If we want to build an adjacency matrix of a network, we simply list all the actors in the rows and columns, and ask if the two share a relationship in order to fill in the values. A great way of understanding this is to start with a graph and to convert it into a matrix. This is done below where the undirected graph from Figure 3.1 is converted into its symmetric adjacency matrix equivalent.
Figure 3.1: A undirected graph
\[\begin{array}{ccccccccc} & A & B & C & D & E & F & G & H & I \\ A & - & 1 & 1 & 1 & 1 & 0 & 0 & 0 & 0 \\ B & 1 & - & 1 & 1 & 0 & 0 & 0 & 0 & 0 \\ C & 1 & 1 & - & 1 & 1 & 0 & 0 & 0 & 0 \\ D & 1 & 1 & 1 & - & 1 & 1 & 0 & 0 & 0 \\ E & 1 & 0 & 1 & 1 & - & 0 & 0 & 0 & 0 \\ F & 0 & 0 & 0 & 1 & 0 & - & 1 & 1 & 1 \\ G & 0 & 0 & 0 & 0 & 0 & 1 & - & 1 & 1 \\ H & 0 & 0 & 0 & 0 & 0 & 1 & 1 & - & 1 \\ I & 0 & 0 & 0 & 0 & 0 & 1 & 1 & 1 & - \end{array} \]

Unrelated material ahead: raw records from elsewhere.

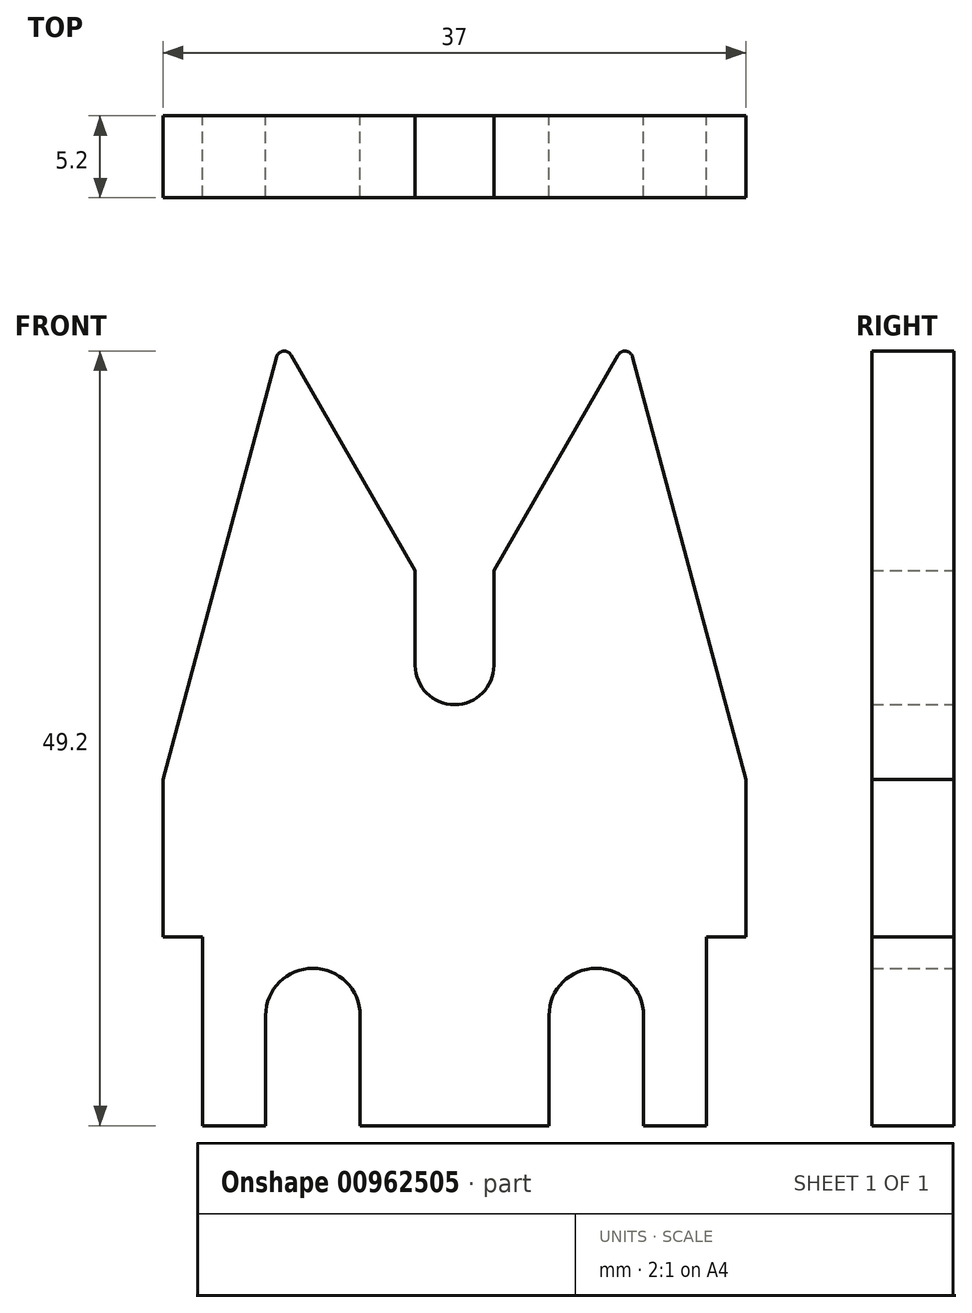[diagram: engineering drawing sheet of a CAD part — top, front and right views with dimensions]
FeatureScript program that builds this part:
annotation { "Feature Type Name" : "Feature", "Feature Type Description" : "" }
export const myFeature = defineFeature(function(context is Context, id is Id, definition is map)
    precondition{}
    {
        {
            var Q0;
            Q0=qCreatedBy(makeId("Front.planeOp"),FACE);
            var sketch = newSketch(context, id + "F0", { "sketchPlane" : qUnion([Q0])});
            skLineSegment(sketch, "E0", {"start": v(-35.08, 4.96) * mm, "end": v(-35.08, 16.96) * mm});
            skLineSegment(sketch, "E1", {"start": v(-35.08, 16.96) * mm, "end": v(-37.58, 16.96) * mm});
            skLineSegment(sketch, "E2", {"start": v(-37.58, 16.96) * mm, "end": v(-37.58, 26.96) * mm});
            skLineSegment(sketch, "E3", {"start": v(-35.08, 4.96) * mm, "end": v(-31.08, 4.96) * mm});
            skLineSegment(sketch, "E4", {"start": v(-37.58, 26.96) * mm, "end": v(-30.08, 54.96) * mm});
            skLineSegment(sketch, "E5", {"start": v(-30.08, 54.96) * mm, "end": v(-21.58, 40.24) * mm});
            skLineSegment(sketch, "E6", {"start": v(-21.58, 40.24) * mm, "end": v(-21.58, 34.2) * mm});
            skLineSegment(sketch, "E7", {"start": v(-19.08, 4.96) * mm, "end": v(-19.08, 34.2) * mm});
            skLineSegment(sketch, "E8.MirrorCS", {"start": v(-16.58, 40.24) * mm, "end": v(-16.58, 34.2) * mm});
            skLineSegment(sketch, "E9.MirrorCS", {"start": v(-8.08, 54.96) * mm, "end": v(-16.58, 40.24) * mm});
            skLineSegment(sketch, "E10.MirrorCS", {"start": v(-0.58, 26.96) * mm, "end": v(-8.08, 54.96) * mm});
            skLineSegment(sketch, "E11.MirrorCS", {"start": v(-0.58, 16.96) * mm, "end": v(-0.58, 26.96) * mm});
            skLineSegment(sketch, "E12.MirrorCS", {"start": v(-3.08, 4.96) * mm, "end": v(-3.08, 16.96) * mm});
            skLineSegment(sketch, "E13.MirrorCS", {"start": v(-3.08, 4.96) * mm, "end": v(-7.08, 4.96) * mm});
            skLineSegment(sketch, "E14.MirrorCS", {"start": v(-3.08, 16.96) * mm, "end": v(-0.58, 16.96) * mm});
            skArc(sketch, "E15", {"start": v(-21.58, 34.2) * mm, "mid": v(-19.08, 31.7) * mm, "end": v(-16.58, 34.2) * mm});
            skPoint(sketch, "E16.MirrorCS.start.orphan", {"position": v(-16.58, 34.2) * mm});
            skLineSegment(sketch, "E17", {"start": v(-31.08, 4.96) * mm, "end": v(-31.08, 11.96) * mm});
            skLineSegment(sketch, "E18", {"start": v(-25.08, 11.96) * mm, "end": v(-25.08, 4.96) * mm});
            skArc(sketch, "E19", {"start": v(-25.08, 11.96) * mm, "mid": v(-28.08, 14.96) * mm, "end": v(-31.08, 11.96) * mm});
            skLineSegment(sketch, "E20.trimOffspring", {"start": v(-25.08, 4.96) * mm, "end": v(-19.08, 4.96) * mm});
            skLineSegment(sketch, "E21.MirrorCS", {"start": v(-13.08, 11.96) * mm, "end": v(-13.08, 4.96) * mm});
            skArc(sketch, "E22.MirrorCS", {"start": v(-13.08, 11.96) * mm, "mid": v(-10.08, 14.96) * mm, "end": v(-7.08, 11.96) * mm});
            skLineSegment(sketch, "E23.MirrorCS", {"start": v(-7.08, 4.96) * mm, "end": v(-7.08, 11.96) * mm});
            skLineSegment(sketch, "E24.trimOffspring", {"start": v(-13.08, 4.96) * mm, "end": v(-19.08, 4.96) * mm});
            skSolve(sketch);
        }
        {
            var Q0;
            Q0=makeQuery(id+"F0.imprint","IMPRINT",FACE,{"disambiguationData":[TD([[makeQuery(id+"F0.imprint","IMPRINT",EDGE,{"derivedFrom":sQuery(id+"F0.wireOp",EDGE,"E0")}),-1.0]])]});
            var Q1;
            {var subQ1=sQuery(id+"F0.wireOp",EDGE,"E8.MirrorCS");Q1=makeQuery(id+"F0.imprint","IMPRINT",FACE,{"disambiguationData":[TD([[makeQuery(id+"F0.imprint","IMPRINT",EDGE,{"derivedFrom":subQ1}),1.0]])]});}
            extrude(context, id + "F1", {"entities" : qUnion([Q0, Q1]), "depth" : 5.2 * mm, "offsetDistance" : 25 * mm});
        }
        {
            var Q0;
            Q0=makeQuery(id+"F1.opExtrude","SWEPT_EDGE",EDGE,{"disambiguationData":[OSD([sQuery(id+"F0.wireOp",EDGE,"E4"),sQuery(id+"F0.wireOp",EDGE,"E5")])]});
            var Q1;
            Q1=makeQuery(id+"F1.opExtrude","SWEPT_EDGE",EDGE,{"disambiguationData":[OSD([sQuery(id+"F0.wireOp",EDGE,"E9.MirrorCS"),sQuery(id+"F0.wireOp",EDGE,"E10.MirrorCS")])]});
            fillet(context, id + "F2", {"entities" : qUnion([Q0, Q1]), "radius" : 0.5 * mm, "tangentPropagation" : true, "allowEdgeOverflow" : false});
        }
    });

The first step in building the adjacency matrix that represents the graph is to list all the nodes {A, B, C, D, E, F, G, H, I} as both a row and a column entry for each node. Next, one goes sequentially across the rows and columns, asking the question “does actor i have the relationship I am examining with actor j?” If the question asked is about the absence or presence of a relationship, 0’s and 1’s are used. If A has a relationship with B, the value 1 is marked. Otherwise, 0.
As we can see in matrix above, A indeed has a relationship with B, so the corresponding cell is marked 1. In fact, A has a relationship with B, C, D, and E and has 1’s in each of the cells corresponding to these actors, but not with F, G, H, or I and so 0’s are in these cells.
But what do we do about the cells where we are theoretically supposed to ask if A has a relationship with A? For most projects, it makes sense to just put a dash there. It’s not sociologically meaningful for A to have a relationship with itself in most cases. For example, asking “Is A friends with A?” does not make much sense, but there are rare cases when it does, such as when A is a group of people and not an individual, and the relationship under examination might occur both within and between groups. These are called reflexive-ties or loops, but they are quite uncommon.
After completing the first row, we ask does actor B have a relationship with actor A? Well yes, it does. In fact, we can know without even looking because if you recall, this network is defined ahead of time as reciprocal, meaning if A is friends with B, B is friends with A. We can remember this because the graph we are using is undirected. This means that the resulting matrix is going to be symmetric. Symmetric matrices are those that, when flipped along the diagonal (as shown in Figure ??), the two sides of the matrix will be mirror images of each other.